Rafael Bertrand (20 August 1917 – 5 October 1983) was a Cuban film actor who worked for many years in the Mexican film industry. He played a Mexican version of the gentleman thief A. J. Raffles in the 1958 film Raffles. He was married to the actress Dalia Íñiguez.

==Filmography==

| Year | Title | Role | Notes |
|---|---|---|---|
| 1945 | Sed de Amor |  |  |
| 1953 | Mission to the North of Seoul | Clark Brown |  |
| 1954 | The Viscount of Monte Cristo | Polito |  |
| 1955 | Yo no creo en los hombres | Arturo Ibáñez |  |
| 1956 | Corazón salvaje | Juan del Diablo |  |
| 1956 | Pensión de artistas | Rafael |  |
| 1957 | Tropicana |  |  |
| 1958 | Mi desconocida esposa | Guillermo / Ricardo Aliaga |  |
| 1958 | Raffles | Alejandro Robles / Humberto / Pablo |  |
| 1958 | Los hijos del divorcio | Rogelio Morales |  |
| 1959 | La edad de la tentación | Joaquín Menocal |  |
| 1959 | Misterios de ultratumba | Dr.
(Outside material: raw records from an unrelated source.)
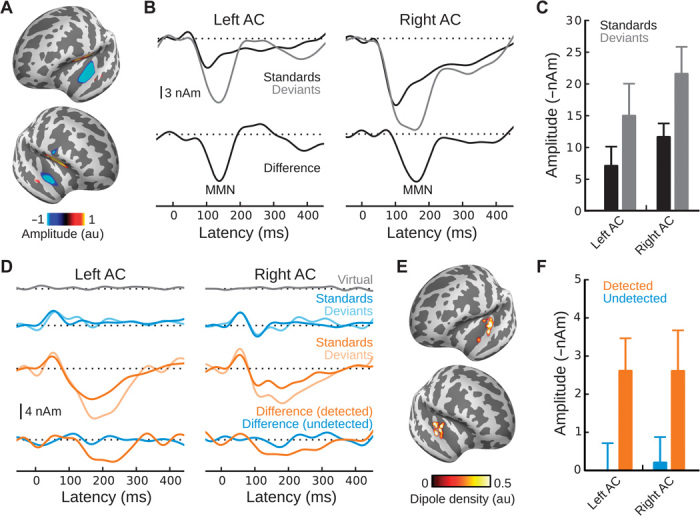
Neural activity in the control (A to C) and masked (D to F) conditions.(A) Grand-average normalized dSPM between 100 and 150 ms for deviants minus standards under control (unmasked) conditions. (B) Grand-average MxNE solutions for (top) standards (black traces) and deviants (gray traces) and (bottom) their respective difference waveforms. (C) Quantified amplitudes for standards (black) and deviants (gray). (D) Grand-average MxNE solutions for virtual targets (gray), deviants and standards for undetected standard streams (blue), deviants and standards for detected standard streams (orange), and their respective difference waveforms (deviants minus standards). (E) Corresponding dipole locations. (F) Quantified amplitudes for MMN responses generated in the context of detected (orange) and undetected (blue) standard streams. au, arbitrary units.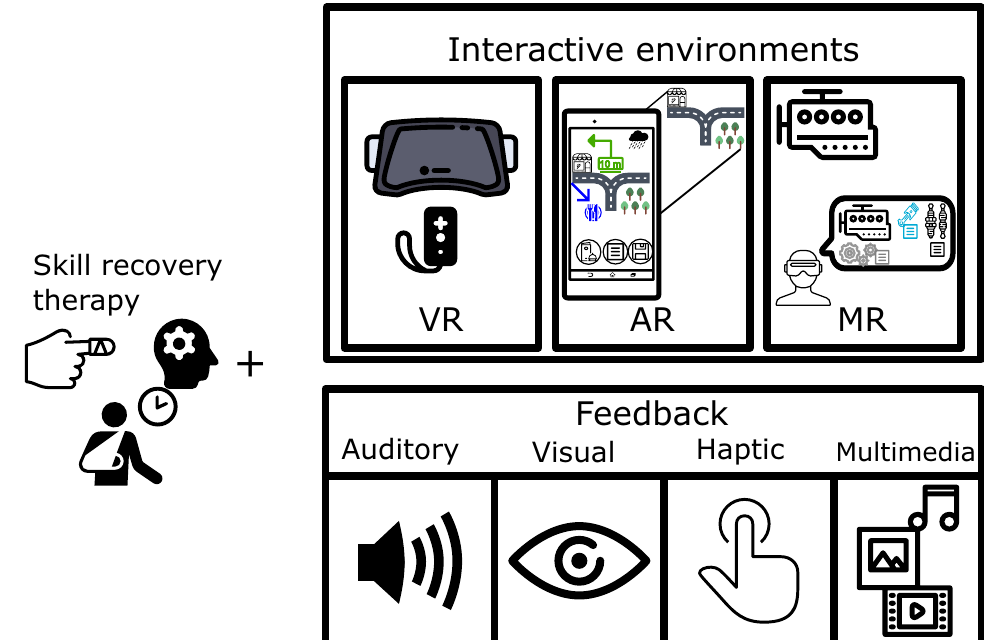
Fig. 3 Main components of the skill recovery systems presented in this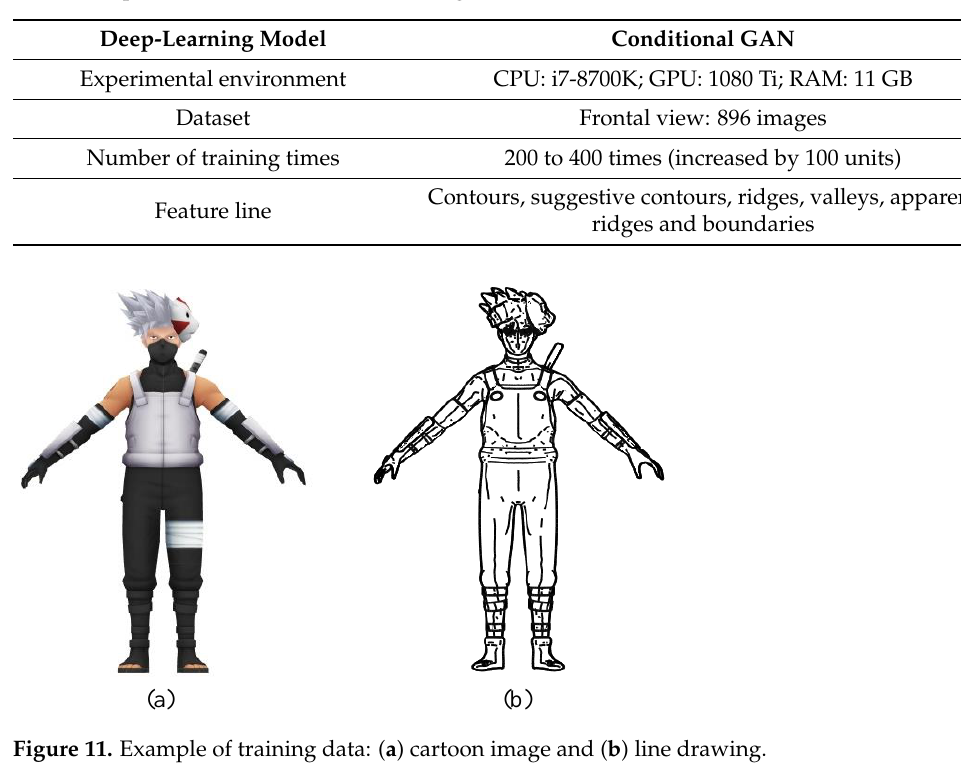
Figure 10. Conditional GAN training for line drawing extraction from 2D cartoon images.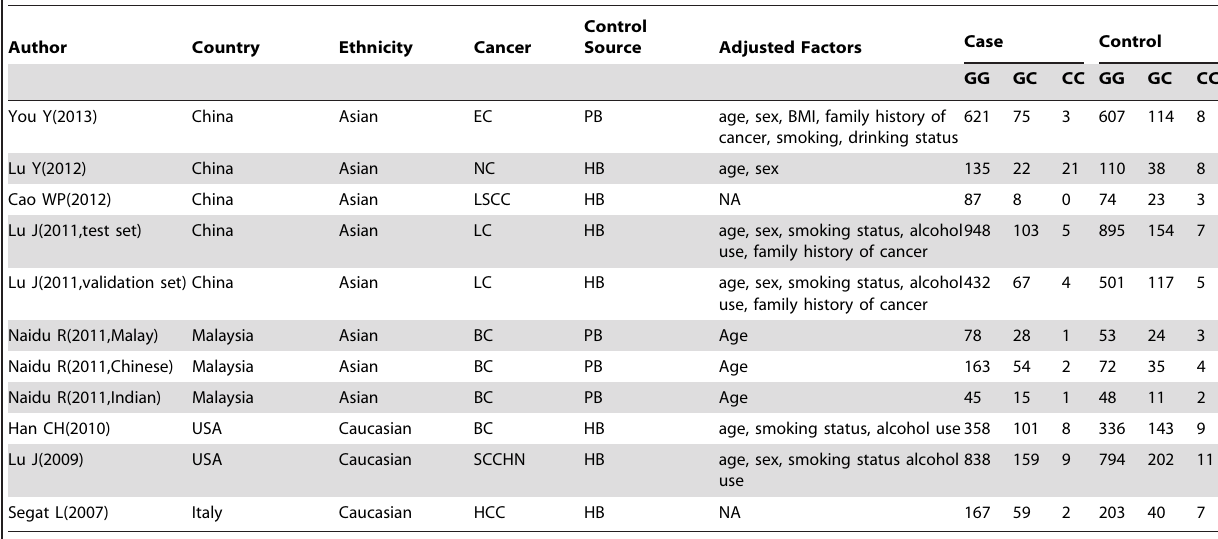
Table 1. Characteristics of included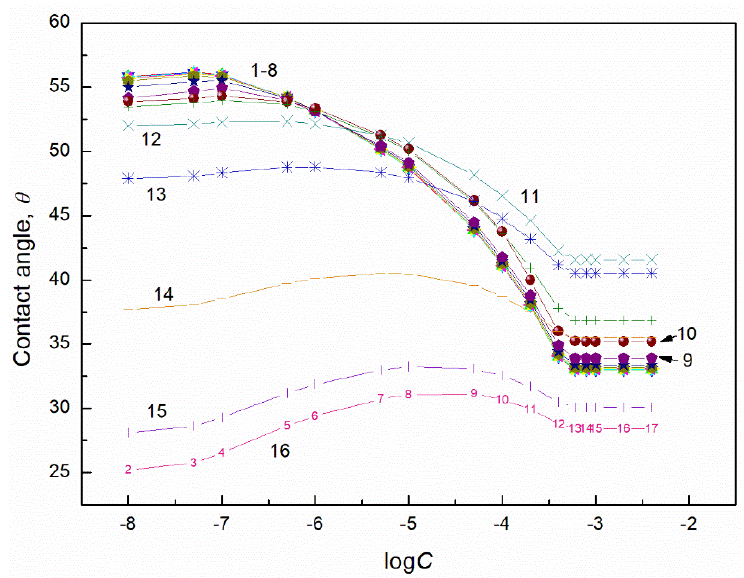
Figure 7. A plot of the contact angle ( θ ) of aqueous solution of TX165 + RL mixtures on the quartz surface vs. the logarithm of the TX165 concentration ( C ). Curves 1 – 16 correspond to the constant RL concentration equal to 0.0002, 0.0005, 0.00125, 0.003, 0.00625, 0.01, 0.02, 0.05, 0.1, 0.5, 1, 5, 10, 20, 30 and 40 mg/dm 3 , respectively.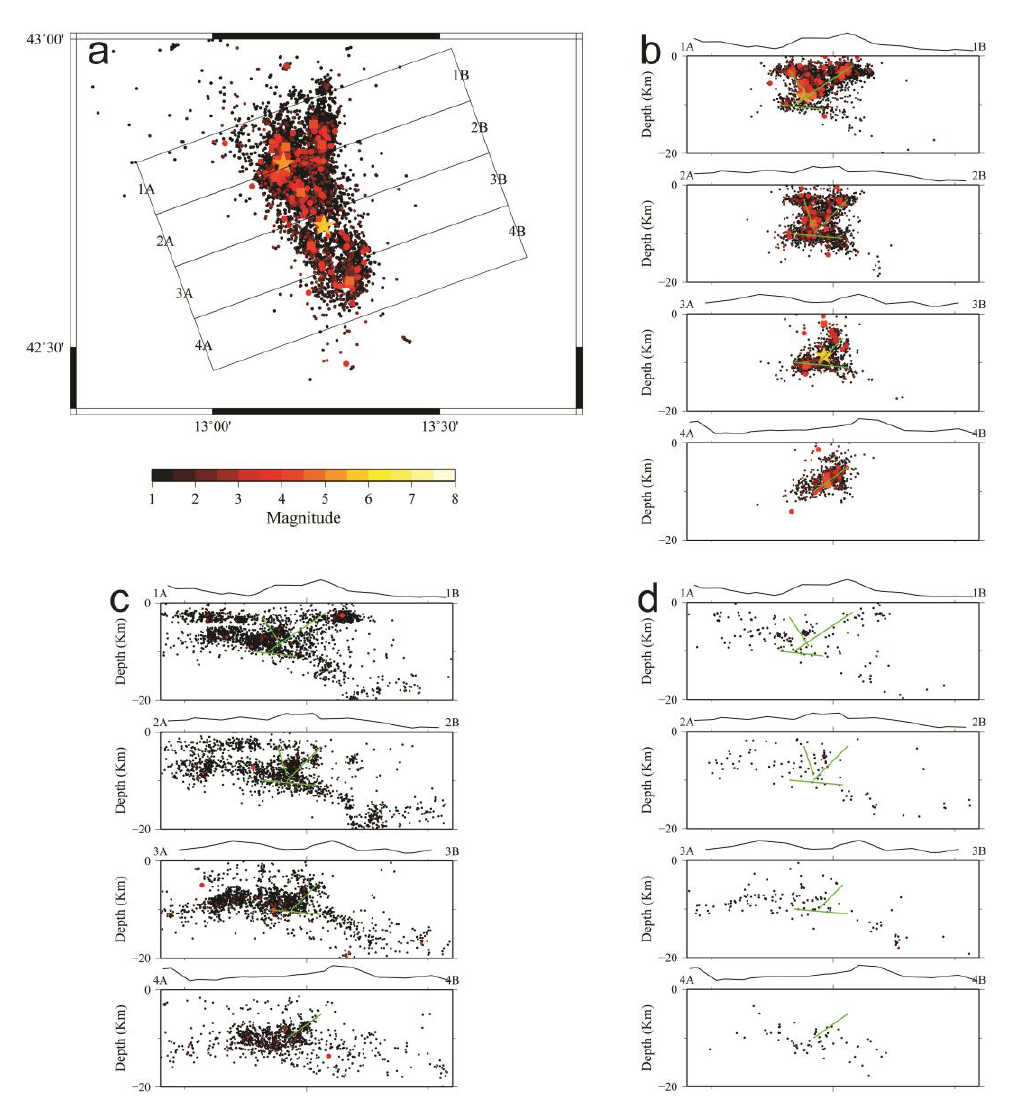
Figure 3. Sketch of seismicity in depth: a) map of Amatrice sequence; b) sections of Amatrice sequence; c) sections of four years seismicity from 2012 to 2016; d) sections of seismicity of the last 4 months before the Amatrice sequence. Thin green lines: main trends of the seismicity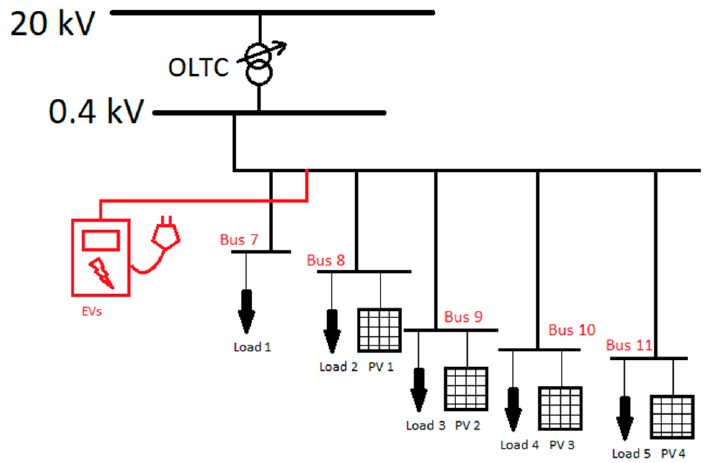
Figure 11. Simulated topology, with buses identified. on-load tap changer (OLTC), as well as the grid parameters, i.e., voltage and frequency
Mazali |  |
| 1959 | 800 leguas por el Amazonas (La jangada) | Torres |  |
| 1959 | Siempre estaré contigo |  |  |
| 1960 | His First Love |  |  |
| 1960 | Puños de Roca | Puños de Roca |  |
| 1961 | Vacaciones en Acapulco | Mario Martínez |  |
| 1961 | El Hombre de la ametralladora | Estebán Martín Álvarez (El ingeniero) |  |
| 1961 | Cuando regrese mamá | Arturo |  |
| 1961 | Mañana serán hombres | Enrique Puertocarrero |  |
| 1962 | Dinamita Kid | Tony Zarda |  |
| 1962 | Sangre en el ring | Tony Zarda |  |
| 1963 | Aventuras de las hermanas X | Don Armando |  |
| 1964 | Las dos galleras |  |  |
| 1964 | Las hijas del Zorro | Zorro |  |
| 1964 | Juicio contra un ángel |  |  |
| 1964 | Frente al destino |  |  |
| 1964 | Las invencibles | Zorro |  |
| 1966 | The Professionals | Fierro |  |
| 1971 | Isle of the Snake People | Capt. Pierre Labesch |  |
| 1971 | El Hacedor de Miedo | Roberto | (final film role) |

==Bibliography==
- Hardy, Phil. The BFI Companion to Crime. A&C Black, 1997.